L’identification de ces signaux n’est pas une science exacte. C’est souvent l’accumulation et la convergence de plusieurs d’entre eux qui doivent alerter. La clé pour l’entourage est de faire confiance à son intuition : si un comportement semble inquiétant, il l’est probablement.

C. L’Intervention Immédiate : Le Dialogue et l’Évaluation du Risque par l’Entourage

Une fois les signaux repérés, l’étape suivante est d’entrer en contact. C’est souvent la plus intimidante. L’objectif n’est pas de “résoudre” le problème, mais d’ouvrir un espace de parole sécurisant, de valider la souffrance de la personne et d’évaluer le degré d’urgence pour mobiliser l’aide adéquate.

1. Comment engager la conversation ?

  • Choisir le bon moment et le bon lieu : Un endroit calme, privé, où vous ne serez pas dérangés et où vous aurez du temps.
  • Exprimer son inquiétude de manière factuelle et bienveillante : Utiliser le “je” pour éviter un ton accusateur. Par exemple : “J’ai remarqué que tu sembles très triste/fatigué(e) ces derniers temps, et je m’inquiète pour toi.” plutôt que “Pourquoi est-ce que tu es tout le temps déprimé(e) ?”.
  • Écouter activement : Laisser la personne parler sans l’interrompre. Utiliser des reformulations (“Si je comprends bien, tu ressens…”) pour montrer que vous écoutez et comprenez. L’écoute est en soi une intervention thérapeutique.
  • Valider les émotions, pas le projet suicidaire : Il est crucial de reconnaître la légitimité de la souffrance. “Cela doit être terriblement difficile de ressentir tout ça”, “Je comprends que tu souffres au point de ne plus voir d’autre solution”. Cette validation est essentielle pour créer un lien de confiance. Elle ne signifie pas que l’on est d’accord avec l’idée du suicide.

2. Poser la question directement : C’est le point le plus important et le plus redouté. Il faut poser la question du suicide de manière claire et directe. L’hésitation ou l’utilisation d’euphémismes peut créer de la confusion.

  • Exemples de formulations : “Est-ce que tu penses au suicide ?”, “Avec tout ce que tu traverses, est-ce que tu as parfois des idées de mort ?”, “Est-ce que tu as pensé à te faire du mal ?”.
  • Si la réponse est oui, il faut rester calme. La personne vient de vous faire confiance. Il s’agit maintenant d’évaluer le niveau de danger.
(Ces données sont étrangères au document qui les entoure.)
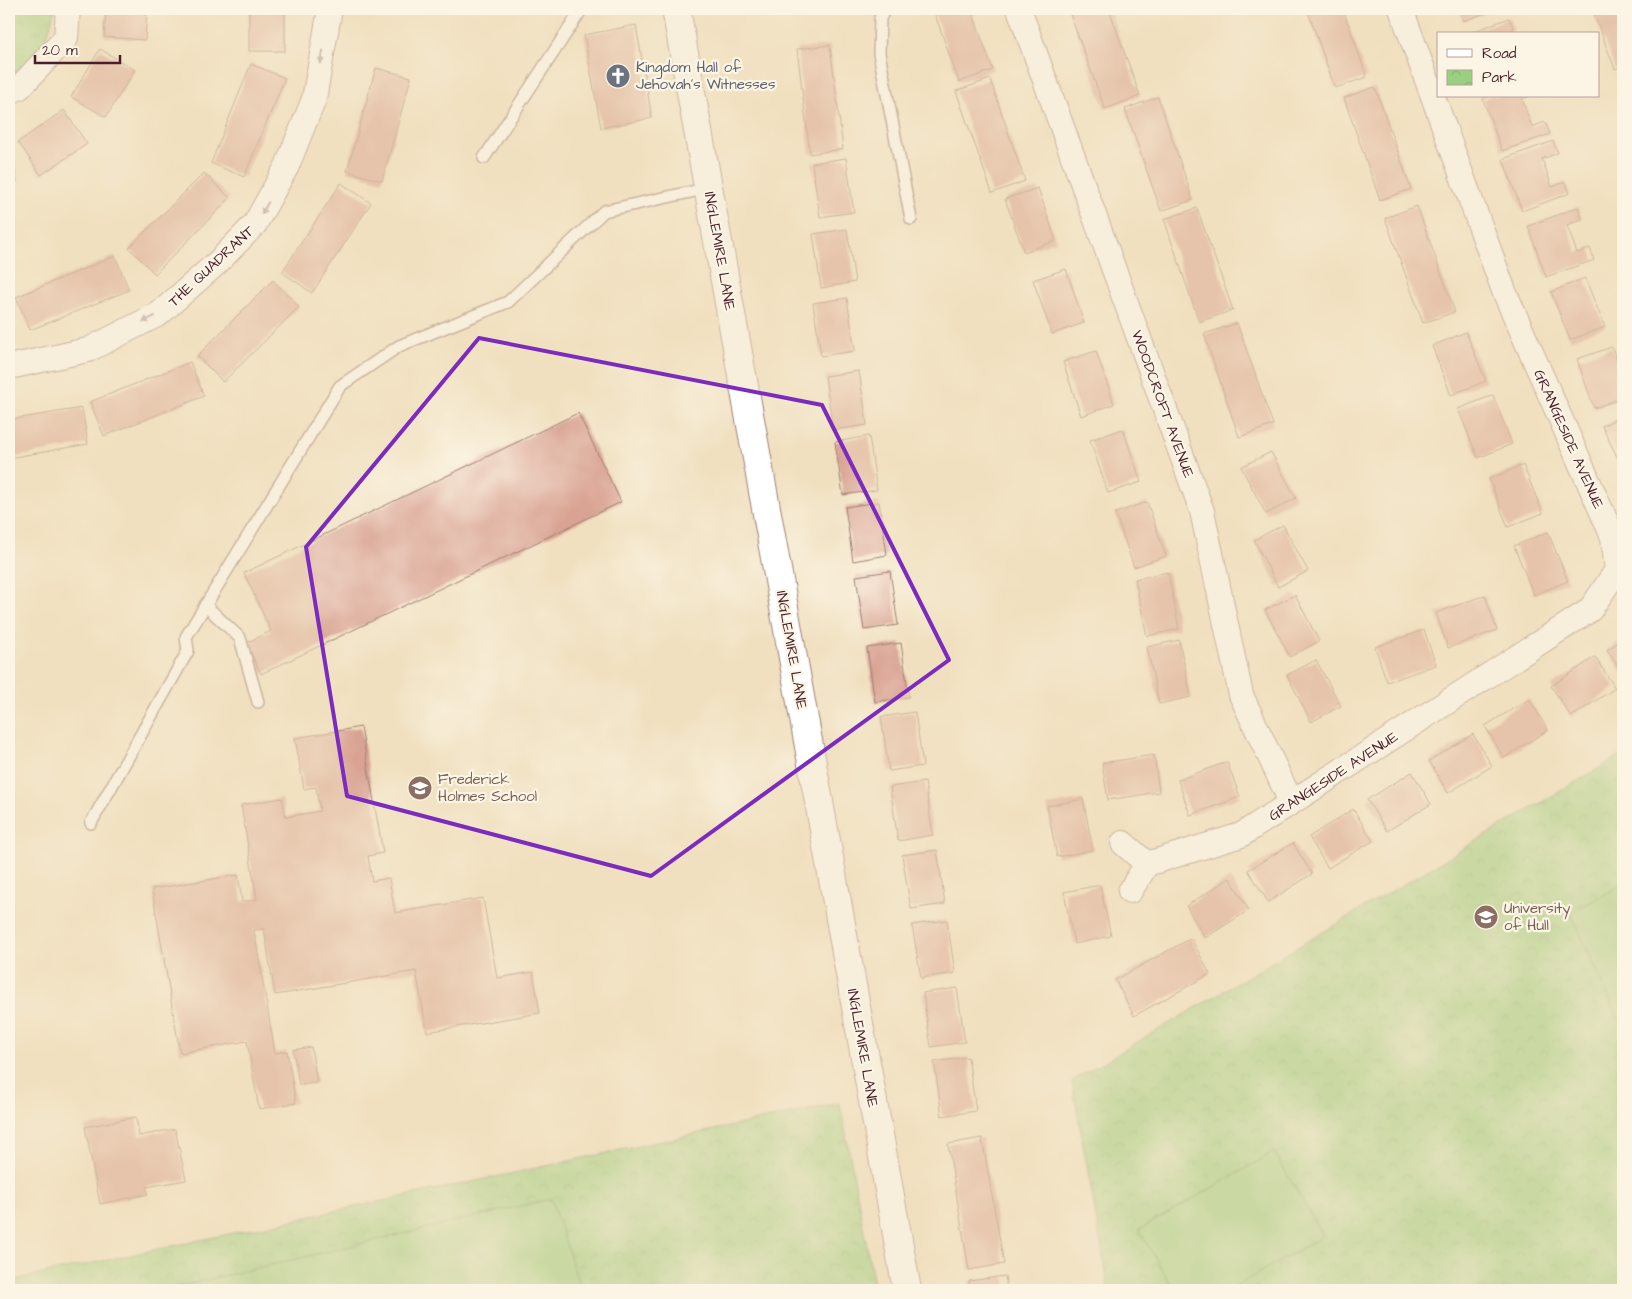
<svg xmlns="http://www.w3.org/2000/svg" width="1632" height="1299" font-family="'Architects Daughter',sans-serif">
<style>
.grass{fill:url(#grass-tufts);stroke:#727856}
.park{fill:url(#park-crowns);stroke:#727856}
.pitch{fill:#9bd081;stroke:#727856}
.building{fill:#d9a393}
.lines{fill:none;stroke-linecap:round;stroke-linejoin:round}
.service-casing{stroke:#9d8076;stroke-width:14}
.minor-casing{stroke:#9d8076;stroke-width:26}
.tertiary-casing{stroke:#9d8076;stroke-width:30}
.service{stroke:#fff;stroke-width:11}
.minor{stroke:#fff;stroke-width:24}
.tertiary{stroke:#fff;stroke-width:28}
.oneway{fill:#ae9aa0}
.marked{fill:none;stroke:#7b2cbf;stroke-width:4;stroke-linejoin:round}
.labels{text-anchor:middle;stroke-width:4.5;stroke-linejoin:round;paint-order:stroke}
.worship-label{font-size:15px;fill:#5b616d;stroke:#fcf5e5;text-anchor:start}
.street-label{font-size:15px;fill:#4a1f2b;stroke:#fcf5e5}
.education-label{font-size:15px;fill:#785e54;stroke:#fcf5e5;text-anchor:start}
</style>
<defs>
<pattern id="grass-tufts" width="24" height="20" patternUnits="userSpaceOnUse" patternTransform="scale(1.25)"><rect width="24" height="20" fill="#9bd081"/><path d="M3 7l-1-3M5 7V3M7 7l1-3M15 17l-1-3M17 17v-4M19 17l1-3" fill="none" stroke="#87b270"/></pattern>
<pattern id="park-crowns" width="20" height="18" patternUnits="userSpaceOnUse" patternTransform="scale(1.25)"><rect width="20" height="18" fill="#9bd081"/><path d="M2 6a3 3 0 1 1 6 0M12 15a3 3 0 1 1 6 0" fill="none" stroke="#87b270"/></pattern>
</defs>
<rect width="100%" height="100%" fill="#fcf5e5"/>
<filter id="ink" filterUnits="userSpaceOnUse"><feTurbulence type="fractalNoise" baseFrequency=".02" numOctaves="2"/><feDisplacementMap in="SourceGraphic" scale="10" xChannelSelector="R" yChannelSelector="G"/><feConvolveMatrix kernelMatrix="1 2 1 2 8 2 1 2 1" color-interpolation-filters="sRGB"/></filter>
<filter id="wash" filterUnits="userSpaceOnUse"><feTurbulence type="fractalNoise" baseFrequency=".0096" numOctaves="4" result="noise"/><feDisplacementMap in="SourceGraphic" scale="20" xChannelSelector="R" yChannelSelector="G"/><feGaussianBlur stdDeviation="1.12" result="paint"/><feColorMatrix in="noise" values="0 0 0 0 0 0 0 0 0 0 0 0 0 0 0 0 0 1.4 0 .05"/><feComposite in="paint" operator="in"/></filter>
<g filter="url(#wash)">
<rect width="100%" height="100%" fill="#f0e0c0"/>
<path class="grass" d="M9 9H54C51 38 32 61 9 78Z"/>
<path class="park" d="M1623 754V1290H1109L1072 1081Z
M840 1103 875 1290H9V1281Z"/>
<path class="pitch" d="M1623 884V1029L1571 913Z
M1274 1152 1323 1236 1229 1290H1174L1139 1230Z
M551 1199 581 1290H164Z"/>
<g id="blocks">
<path class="building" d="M106 9H147L145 40 104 37Z
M249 9H285V51H249Z
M933 9H971L993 70 959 82Z
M1068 9H1109L1140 96 1105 109Z
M1307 9H1343L1367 77 1335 88Z
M1459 9H1497L1463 21Z
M1592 9H1623V66L1615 69Z
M1509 18 1514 30 1504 34H1467Z
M636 25 652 118 601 128 584 35Z
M830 45 843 149 810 154 797 49Z
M100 49 135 70 106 117 71 97Z
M251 64 285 78 244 177 211 163Z
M376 68 411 77 382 181 347 171Z
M990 79 1025 181 992 193 956 91Z
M1375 87 1411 189 1380 200 1344 98Z
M1491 96H1529L1522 99 1532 127 1545 122 1550 134 1502 151 1483 99Z
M1158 97 1193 200 1161 211 1125 109Z
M64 110 87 144 41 175 18 142Z
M9 139 17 182 9 184Z
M1553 141 1558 153 1542 159 1552 187 1565 182 1570 193 1522 211 1503 159Z
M846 158 854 212 820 217 812 163Z
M204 173 230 198 155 274 129 248Z
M341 183 371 203 312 293 282 272Z
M1038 188 1056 241 1024 252 1005 199Z
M1417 206 1455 312 1423 323 1385 218Z
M1578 207 1582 219 1567 225 1577 253 1590 248 1594 260 1546 277 1528 226Z
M1197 208 1233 310 1199 322 1164 219Z
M847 229 855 282 821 288 813 234Z
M115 256 129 290 30 330 16 297Z
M1066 269 1084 323 1052 334 1033 280Z
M1585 278 1605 327 1570 340 1551 292Z
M273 280 299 307 223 382 197 356Z
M847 298 855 351 821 356 813 303Z
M1237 323 1273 425 1239 437 1204 334Z
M1466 332 1486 381 1451 395 1432 346Z
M1612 347 1623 378V398L1594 408 1577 359Z
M1096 351 1114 404 1081 416 1063 362Z
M190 362 204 396 104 436 90 402Z
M859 371 867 425 833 430 825 376Z
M1493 395 1512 444 1478 458 1458 409Z
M82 408 88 444 9 458V420Z
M578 413 621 502 261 674 246 643 271 631 244 573Z
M1623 415V469L1602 426Z
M1123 429 1141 482 1108 493 1090 440Z
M869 436 877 490 843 495 835 442Z
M1271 452 1296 498 1266 514 1241 467Z
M1523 465 1543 513 1508 527 1489 479Z
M879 502 887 555 853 561 845 507Z
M1147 502 1166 556 1134 567 1115 513Z
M1283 525 1308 571 1278 587 1254 540Z
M1548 532 1568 581 1534 595 1514 546Z
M890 571 898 625 864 630 856 576Z
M1168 572 1179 629 1147 636 1135 579Z
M1295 595 1319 641 1290 657 1265 610Z
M1485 595 1497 630 1448 648 1436 613Z
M1424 630 1436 665 1387 682 1375 647Z
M1623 639V674L1607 650Z
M1179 640 1191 697 1159 704 1147 647Z
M901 643 909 697 875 702 867 648Z
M1595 657 1615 688 1571 717 1551 686Z
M1316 660 1341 706 1311 722 1287 675Z
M1529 699 1548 730 1504 758 1485 726Z
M915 712 923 766 889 771 881 717Z
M361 727 383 853 368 856 372 881 389 878 395 913 483 898 497 978 533 972 540 1013 427 1032 416 971 275 995 264 929 254 930 275 1053 287 1051 296 1103 259 1109 247 1041 180 1053 152 889 238 875 242 902 257 899 241 805 282 798 286 817 320 811 316 787 304 789 295 738Z
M1473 734 1492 766 1448 793 1429 761Z
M1154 755 1159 792 1108 800 1102 763Z
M1227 762 1240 797 1190 815 1178 780Z
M1412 772 1431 804 1387 831 1367 800Z
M925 782 933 835 898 841 890 787Z
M1083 799 1093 850 1057 857 1047 806Z
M1353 809 1373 841 1328 868 1309 837Z
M1293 843 1312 874 1268 902 1248 870Z
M937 850 945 904 911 909 902 855Z
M1230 878 1249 910 1205 938 1186 906Z
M1100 885 1111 936 1074 944 1064 892Z
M947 920 955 973 921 978 912 925Z
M1191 938 1210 974 1134 1016 1115 980Z
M957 988 965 1042 931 1047 923 993Z
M311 1047 317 1083 299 1085 293 1050Z
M968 1057 976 1111 942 1116 934 1062Z
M136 1117 139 1136 175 1129 186 1180 146 1187 148 1194 100 1204 85 1127Z
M982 1138 1004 1264 969 1270 948 1144Z
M1005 1276 1007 1290H970L969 1281Z"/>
</g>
</g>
<g filter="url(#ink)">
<use href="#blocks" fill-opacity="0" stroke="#9d8076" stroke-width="1"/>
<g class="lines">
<defs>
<path id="service" d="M885 9 880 18 879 53 911 219
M484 158 582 9
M205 605 240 638 258 702
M91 823 188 651 186 637 340 386 399 346 508 302 604 211 709 188"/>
<path id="minor" d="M1019 9 1202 511 1241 695 1291 802
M9 92 20 87 66 38 68 9
M9 367 88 350 159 314 218 262 255 224 287 166 314 99 330 9
M1123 843 1147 864 1130 891
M1147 864 1241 835 1590 610 1617 570 1613 537 1504 291 1401 9"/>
<path id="tertiary" d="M676 9 907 1290"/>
</defs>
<use href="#service" class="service-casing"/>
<use href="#minor" class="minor-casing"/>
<use href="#tertiary" class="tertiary-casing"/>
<use href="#service" class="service"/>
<use href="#minor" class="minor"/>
<use href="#tertiary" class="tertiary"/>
</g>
<defs><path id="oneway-solid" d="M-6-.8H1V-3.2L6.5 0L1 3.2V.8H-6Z" transform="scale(1.25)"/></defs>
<g class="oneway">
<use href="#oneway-solid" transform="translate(322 57) rotate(100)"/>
<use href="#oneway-solid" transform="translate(265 208) rotate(119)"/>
<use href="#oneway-solid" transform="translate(149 319) rotate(153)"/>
</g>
</g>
<path d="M0 0H1632V1299H0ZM479 338 822 405 949 660 651 876 347 796 306 547Z" fill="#f0e0c0" fill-opacity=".55" fill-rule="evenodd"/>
<path class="marked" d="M479 338 822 405 949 660 651 876 347 796 306 547Z"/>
<defs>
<symbol id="church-disc" viewBox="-11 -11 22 22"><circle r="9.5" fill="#6b7280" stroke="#fcf5e5"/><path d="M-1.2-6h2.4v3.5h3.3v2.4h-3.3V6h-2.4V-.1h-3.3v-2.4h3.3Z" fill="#fff"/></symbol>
<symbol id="school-disc" viewBox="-11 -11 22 22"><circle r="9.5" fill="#8d6e63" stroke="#fcf5e5"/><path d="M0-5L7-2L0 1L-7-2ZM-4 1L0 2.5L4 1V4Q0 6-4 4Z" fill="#fff"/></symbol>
<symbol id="university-disc" viewBox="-11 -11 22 22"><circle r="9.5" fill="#8d6e63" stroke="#fcf5e5"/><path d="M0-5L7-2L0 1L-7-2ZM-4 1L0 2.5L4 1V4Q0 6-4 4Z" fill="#fff"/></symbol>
</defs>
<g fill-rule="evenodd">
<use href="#church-disc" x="604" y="62" width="28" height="28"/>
<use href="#school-disc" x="406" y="774" width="28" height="28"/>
<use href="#university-disc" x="1472" y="903" width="28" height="28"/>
</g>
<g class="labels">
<g class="worship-label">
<text x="636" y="72">Kingdom Hall of<tspan x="636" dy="17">Jehovah's Witnesses</tspan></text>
</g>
<g class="street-label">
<text transform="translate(720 251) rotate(80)" y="5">INGLEMIRE LANE</text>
<text transform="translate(211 266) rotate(-43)" y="5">THE QUADRANT</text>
<text transform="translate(1163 404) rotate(70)" y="5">WOODCROFT AVENUE</text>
<text transform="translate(1569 439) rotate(66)" y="5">GRANGESIDE AVENUE</text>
<text transform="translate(792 650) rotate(80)" y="5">INGLEMIRE LANE</text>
<text transform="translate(1333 776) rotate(-33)" y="5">GRANGESIDE AVENUE</text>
<text transform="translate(863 1048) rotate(80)" y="5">INGLEMIRE LANE</text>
</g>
<g class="education-label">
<text x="438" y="784">Frederick<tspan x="438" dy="17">Holmes School</tspan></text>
<text x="1504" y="913">University<tspan x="1504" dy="17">of Hull</tspan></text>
</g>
</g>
<rect width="1632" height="1299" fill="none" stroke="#fcf5e5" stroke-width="30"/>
<rect x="1437" y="32" width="162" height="65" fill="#fcf5e5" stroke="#b59f9b"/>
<rect x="1447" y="49" width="25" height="8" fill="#ffffff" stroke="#b59f9b"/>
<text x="1482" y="58" font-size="15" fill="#4a1f2b">Road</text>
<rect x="1447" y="70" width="25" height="15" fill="url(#park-crowns)" stroke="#b59f9b"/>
<text x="1482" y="82" font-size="15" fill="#4a1f2b">Park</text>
<path d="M35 55v8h85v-8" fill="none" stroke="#4a1f2b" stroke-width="2.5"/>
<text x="42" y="55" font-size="15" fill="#4a1f2b" stroke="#fcf5e5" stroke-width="4" paint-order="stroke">20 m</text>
</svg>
3. Évaluer l’urgence (pour orienter l’action) : L’entourage peut se baser sur un modèle simple pour estimer le niveau de risque, non pas pour poser un diagnostic, mais pour savoir s’il faut une aide professionnelle immédiate. On peut explorer trois niveaux :

  • Idéations (les pensées) : “Depuis quand as-tu ces pensées ? Sont-elles fréquentes ?”
  • Plan (le scénario) : “Est-ce que tu as pensé à une façon de le faire ? As-tu un plan précis ?” La précision du plan (quand, où, comment) est un indicateur de risque élevé.
  • Moyens (l’accès) : “Est-ce que tu as ce qu’il faut pour mettre ton plan à exécution ?” L’accès à un moyen létal (médicaments stockés, arme à feu, etc.) augmente drastiquement l’imminence du danger.

Si la personne a des idées suicidaires, un plan élaboré et un accès aux moyens, la situation est une urgence médicale absolue. Il ne faut en aucun cas laisser la personne seule et il faut immédiatement contacter les services d’urgence.

D. Les Ressources d’Urgence et les Structures de Soins Spécialisées en France

Le système français offre plusieurs portes d’entrée pour la prise en charge d’une crise suicidaire. Il est crucial de les connaître pour ne pas perdre de temps.

1. L’Urgence Absolue : Le Danger est Immédiat Si la personne est en train de faire une tentative de suicide, si elle a un plan précis et imminent, ou si son état de détresse est tel qu’elle représente un danger pour elle-même :

  • Le SAMU (15) ou les Sapeurs-Pompiers (18) :Ces services doivent être contactés sans délai. Il est important de décrire la situation calmement et précisément : la personne est-elle consciente ? A-t-elle absorbé des substances ? Est-elle blessée ? Précisez qu’il s’agit d’une crise suicidaire. Le régulateur du SAMU pourra envoyer une équipe médicale (SMUR) pour une prise en charge sur place et un transport sécurisé vers un service d’urgence hospitalier.
  • Les services d’urgences générales : Ils sont le point d’accueil pour toute urgence vitale. Une fois la situation somatique stabilisée, une évaluation psychiatrique sera systématiquement réalisée par un psychiatre de liaison ou par l’équipe des urgences psychiatriques.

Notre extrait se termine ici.